When a rat or mouse is placed in an open field box containing two identical smooth objects placed in diagonal corners, they spend equal amounts of time using their whiskers to palpate and recognize each object. If one of the smooth objects is then replaced by an object of identical shape but with a rough surface, when the rodents are returned to the open field box, they spend significantly more time palpating the new object with a rough surface than the smooth object.

The UAB researchers found that giving rats two different pharmacological ASIC blockers eliminated this preference for the novel rough-surfaced object, suggesting that the animals treated with the ASIC blockers were unable to distinguish the rough object as a as a new tactile stimulus.

To further support the idea that ASIC channels are involved in tactile whisker discrimination, the researchers tested mice with deletion of one of the ASIC subunits. In tactile discrimination experiments, unlike controls, mice with this deletion of the ASIC subunit showed no preference for palpating the novel object. As in the rat experiment, this suggests that the ASIC mutant mice could not distinguish the rough-surfaced object as a novel tactile stimulus.

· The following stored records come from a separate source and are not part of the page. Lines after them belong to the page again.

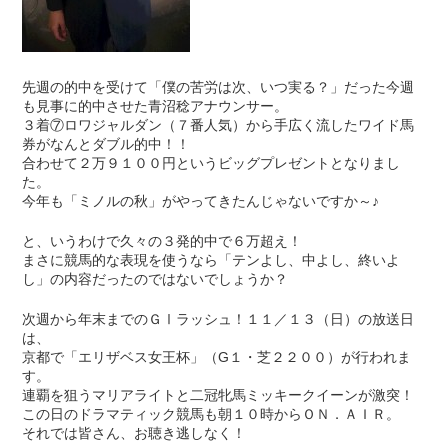
先週の的中を受けて「僕の苦労は次、いつ実る？」だった今週
も見事に的中させた青沼稔アナウンサー。
３着⑦ロワジャルダン（７番人気）から手広く流したワイド馬
券がなんとダブル的中！！
合わせて２万９１００円というビッグプレゼントとなりまし
た。
今年も「ミノルの秋」がやってきたんじゃないですか～♪
と、いうわけで久々の３発的中で６万超え！
まさに競馬的な表現を使うなら「テンよし、中よし、終いよ
し」の内容だったのではないでしょうか？
次週から年末までのＧⅠラッシュ！１１／１３（日）の放送日
は、
京都で「エリザベス女王杯」（G１・芝２２００）が行われま
す。
連覇を狙うマリアライトと二冠牝馬ミッキークイーンが激突！
この日のドラマティック競馬も朝１０時からＯＮ．ＡＩＲ。
それでは皆さん、お聴き逃しなく！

“Initially, ASICs were thought to be mechanical transducers for mammals,” Gu said. “However, many studies over the past decades have failed to establish that ASICs are mechanical transducers in mammals. In the present study, we found that instead of serving as mechanical transducers, ASICs provide Rapid excitatory synaptic transmission at Merkel cell-neurite complexes to encode tactile signals and enable tactile discrimination.

Gu, one of three team leaders who first described the molecular mechanism of transduction in fingertip sensory cells capable of transducing gentle touch into an electric current 10 years ago, is Edward A. Ernst, MD, chair and director of pain research in the UAB Department of Anesthesiology and Perioperative Medicine at the Marnix E. Heersink School of Medicine.

Co-authors with Gu in the Neuron study, “ASICs mediate rapid excitatory synaptic transmission for tactile discrimination,” are Akihiro Yamada, Jennifer Ling and Ayaka I. Yamada, UAB Department of Anesthesiology and Perioperative Medicine; and Hidemasa Furue, Hyogo Medical University, Nishinomiya, Japan.